→ **EXCERPTED RECORDS**:
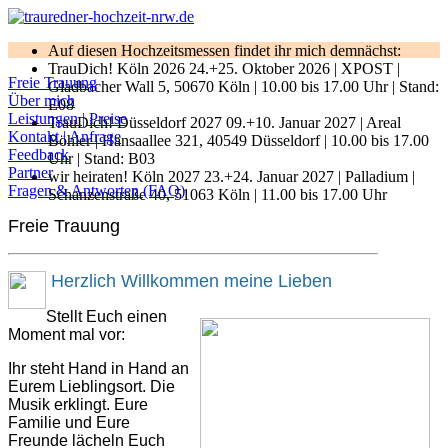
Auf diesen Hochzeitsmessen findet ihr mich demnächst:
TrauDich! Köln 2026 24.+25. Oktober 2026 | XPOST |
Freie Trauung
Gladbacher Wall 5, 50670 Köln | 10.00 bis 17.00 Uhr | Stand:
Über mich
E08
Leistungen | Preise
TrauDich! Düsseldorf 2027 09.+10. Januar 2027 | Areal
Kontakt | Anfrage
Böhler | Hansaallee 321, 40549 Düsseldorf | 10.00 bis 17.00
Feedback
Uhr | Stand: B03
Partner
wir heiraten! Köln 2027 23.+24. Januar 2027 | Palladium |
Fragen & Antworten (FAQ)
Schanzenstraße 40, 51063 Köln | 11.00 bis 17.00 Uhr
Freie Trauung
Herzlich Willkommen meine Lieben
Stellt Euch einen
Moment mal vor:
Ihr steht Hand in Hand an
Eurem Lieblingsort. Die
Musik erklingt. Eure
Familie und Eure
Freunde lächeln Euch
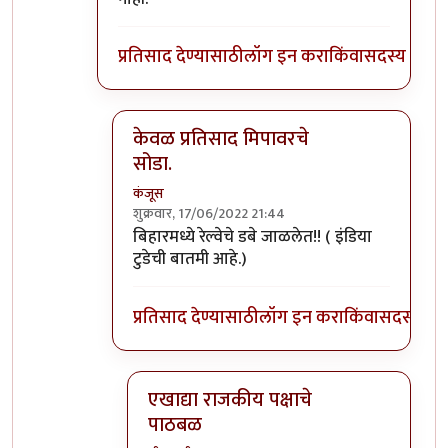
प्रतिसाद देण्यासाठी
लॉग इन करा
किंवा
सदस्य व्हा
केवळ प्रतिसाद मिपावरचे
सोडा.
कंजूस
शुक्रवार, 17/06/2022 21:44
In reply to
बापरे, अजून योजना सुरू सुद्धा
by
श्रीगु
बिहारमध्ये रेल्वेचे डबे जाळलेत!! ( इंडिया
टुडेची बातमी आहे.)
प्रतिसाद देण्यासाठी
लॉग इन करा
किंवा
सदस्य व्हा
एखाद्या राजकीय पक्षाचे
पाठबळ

...

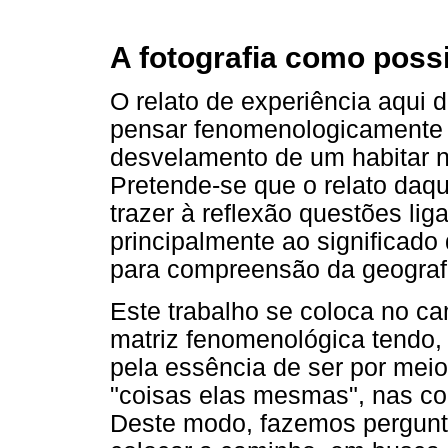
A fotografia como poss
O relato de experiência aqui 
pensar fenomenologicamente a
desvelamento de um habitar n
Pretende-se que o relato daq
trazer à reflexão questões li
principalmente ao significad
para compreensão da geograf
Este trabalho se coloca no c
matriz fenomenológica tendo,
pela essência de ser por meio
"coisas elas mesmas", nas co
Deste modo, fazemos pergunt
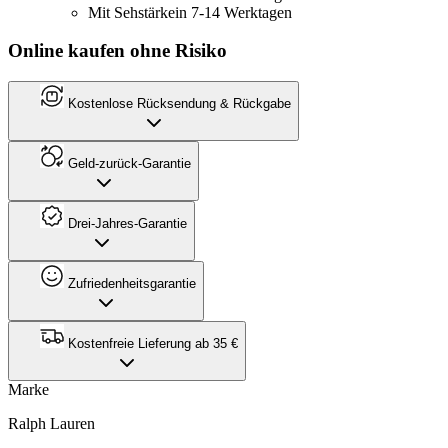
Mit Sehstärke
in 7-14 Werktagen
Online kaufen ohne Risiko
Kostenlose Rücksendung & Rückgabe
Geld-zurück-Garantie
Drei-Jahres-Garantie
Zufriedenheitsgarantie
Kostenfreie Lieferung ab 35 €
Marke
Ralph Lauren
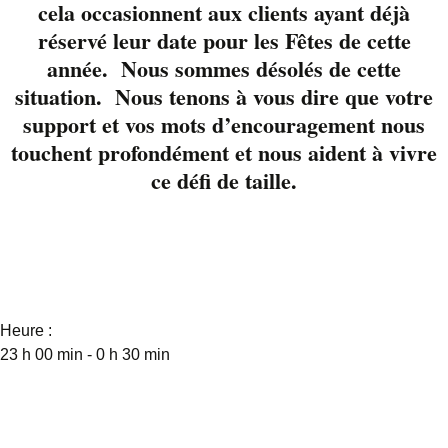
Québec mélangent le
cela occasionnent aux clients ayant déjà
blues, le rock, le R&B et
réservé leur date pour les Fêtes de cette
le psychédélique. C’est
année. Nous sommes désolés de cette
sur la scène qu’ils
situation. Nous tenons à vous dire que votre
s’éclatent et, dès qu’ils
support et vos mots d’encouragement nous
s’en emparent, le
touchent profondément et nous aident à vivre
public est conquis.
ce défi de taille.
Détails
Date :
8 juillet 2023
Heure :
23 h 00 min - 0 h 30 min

==

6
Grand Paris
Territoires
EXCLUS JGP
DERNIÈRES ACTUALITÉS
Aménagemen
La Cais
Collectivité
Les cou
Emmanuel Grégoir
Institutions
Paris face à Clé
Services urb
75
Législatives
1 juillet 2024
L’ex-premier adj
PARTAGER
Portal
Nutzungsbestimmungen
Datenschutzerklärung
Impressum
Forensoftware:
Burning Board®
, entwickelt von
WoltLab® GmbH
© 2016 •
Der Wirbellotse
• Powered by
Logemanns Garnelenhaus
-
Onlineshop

→ **WHAT THE EXERCISE ASKS**: Please copy out the material line for line, beginning at the line that contains "Mit Sehstärke" and stopping after the line that contains "Ralph Lauren", with nothing else.

→ **COMPLETED TASK**:
Mit Sehstärke
in 7-14 Werktagen
Online kaufen ohne Risiko
Kostenlose Rücksendung & Rückgabe
Geld-zurück-Garantie
Drei-Jahres-Garantie
Zufriedenheitsgarantie
Kostenfreie Lieferung ab 35 €
Marke
Ralph Lauren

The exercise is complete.